Stated task →
Reproduce every line of the listing below word for word, keeping the original order.

Material supplied →
** begin **
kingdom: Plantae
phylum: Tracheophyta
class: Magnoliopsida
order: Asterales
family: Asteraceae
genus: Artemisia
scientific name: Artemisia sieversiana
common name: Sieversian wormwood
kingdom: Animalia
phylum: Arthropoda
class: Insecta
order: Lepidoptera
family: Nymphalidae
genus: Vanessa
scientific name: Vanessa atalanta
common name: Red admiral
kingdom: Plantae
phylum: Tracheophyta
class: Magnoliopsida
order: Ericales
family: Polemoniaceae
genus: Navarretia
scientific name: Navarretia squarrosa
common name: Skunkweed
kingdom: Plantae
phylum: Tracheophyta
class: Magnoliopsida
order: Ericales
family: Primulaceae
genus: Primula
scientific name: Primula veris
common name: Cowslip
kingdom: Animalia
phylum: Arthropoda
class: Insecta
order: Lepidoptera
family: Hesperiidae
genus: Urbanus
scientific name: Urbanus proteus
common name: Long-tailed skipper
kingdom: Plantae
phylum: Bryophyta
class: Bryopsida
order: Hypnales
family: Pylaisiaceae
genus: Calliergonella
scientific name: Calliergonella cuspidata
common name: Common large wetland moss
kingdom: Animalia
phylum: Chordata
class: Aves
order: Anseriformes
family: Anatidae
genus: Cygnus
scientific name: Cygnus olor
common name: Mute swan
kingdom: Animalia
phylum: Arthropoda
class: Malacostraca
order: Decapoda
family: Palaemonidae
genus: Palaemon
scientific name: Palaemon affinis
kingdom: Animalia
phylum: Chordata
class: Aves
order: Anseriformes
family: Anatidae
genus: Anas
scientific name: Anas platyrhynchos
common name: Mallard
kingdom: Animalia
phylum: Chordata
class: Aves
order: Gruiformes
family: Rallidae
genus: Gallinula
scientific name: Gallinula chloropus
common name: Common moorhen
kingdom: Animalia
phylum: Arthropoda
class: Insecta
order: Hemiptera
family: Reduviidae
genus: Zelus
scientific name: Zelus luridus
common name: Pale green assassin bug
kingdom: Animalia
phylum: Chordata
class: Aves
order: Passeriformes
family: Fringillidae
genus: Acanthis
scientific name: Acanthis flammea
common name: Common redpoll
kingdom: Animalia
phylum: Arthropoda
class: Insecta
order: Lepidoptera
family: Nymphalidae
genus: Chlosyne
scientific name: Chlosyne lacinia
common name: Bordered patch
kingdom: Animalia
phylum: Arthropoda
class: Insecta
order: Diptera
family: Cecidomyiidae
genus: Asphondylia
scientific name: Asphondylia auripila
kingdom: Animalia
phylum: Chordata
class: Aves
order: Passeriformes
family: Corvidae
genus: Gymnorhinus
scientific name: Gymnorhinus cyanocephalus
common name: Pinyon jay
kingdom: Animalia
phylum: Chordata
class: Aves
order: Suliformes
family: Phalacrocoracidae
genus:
** end **
Correct answer →
kingdom: Plantae
phylum: Tracheophyta
class: Magnoliopsida
order: Asterales
family: Asteraceae
genus: Artemisia
scientific name: Artemisia sieversiana
common name: Sieversian wormwood
kingdom: Animalia
phylum: Arthropoda
class: Insecta
order: Lepidoptera
family: Nymphalidae
genus: Vanessa
scientific name: Vanessa atalanta
common name: Red admiral
kingdom: Plantae
phylum: Tracheophyta
class: Magnoliopsida
order: Ericales
family: Polemoniaceae
genus: Navarretia
scientific name: Navarretia squarrosa
common name: Skunkweed
kingdom: Plantae
phylum: Tracheophyta
class: Magnoliopsida
order: Ericales
family: Primulaceae
genus: Primula
scientific name: Primula veris
common name: Cowslip
kingdom: Animalia
phylum: Arthropoda
class: Insecta
order: Lepidoptera
family: Hesperiidae
genus: Urbanus
scientific name: Urbanus proteus
common name: Long-tailed skipper
kingdom: Plantae
phylum: Bryophyta
class: Bryopsida
order: Hypnales
family: Pylaisiaceae
genus: Calliergonella
scientific name: Calliergonella cuspidata
common name: Common large wetland moss
kingdom: Animalia
phylum: Chordata
class: Aves
order: Anseriformes
family: Anatidae
genus: Cygnus
scientific name: Cygnus olor
common name: Mute swan
kingdom: Animalia
phylum: Arthropoda
class: Malacostraca
order: Decapoda
family: Palaemonidae
genus: Palaemon
scientific name: Palaemon affinis
kingdom: Animalia
phylum: Chordata
class: Aves
order: Anseriformes
family: Anatidae
genus: Anas
scientific name: Anas platyrhynchos
common name: Mallard
kingdom: Animalia
phylum: Chordata
class: Aves
order: Gruiformes
family: Rallidae
genus: Gallinula
scientific name: Gallinula chloropus
common name: Common moorhen
kingdom: Animalia
phylum: Arthropoda
class: Insecta
order: Hemiptera
family: Reduviidae
genus: Zelus
scientific name: Zelus luridus
common name: Pale green assassin bug
kingdom: Animalia
phylum: Chordata
class: Aves
order: Passeriformes
family: Fringillidae
genus: Acanthis
scientific name: Acanthis flammea
common name: Common redpoll
kingdom: Animalia
phylum: Arthropoda
class: Insecta
order: Lepidoptera
family: Nymphalidae
genus: Chlosyne
scientific name: Chlosyne lacinia
common name: Bordered patch
kingdom: Animalia
phylum: Arthropoda
class: Insecta
order: Diptera
family: Cecidomyiidae
genus: Asphondylia
scientific name: Asphondylia auripila
kingdom: Animalia
phylum: Chordata
class: Aves
order: Passeriformes
family: Corvidae
genus: Gymnorhinus
scientific name: Gymnorhinus cyanocephalus
common name: Pinyon jay
kingdom: Animalia
phylum: Chordata
class: Aves
order: Suliformes
family: Phalacrocoracidae
genus:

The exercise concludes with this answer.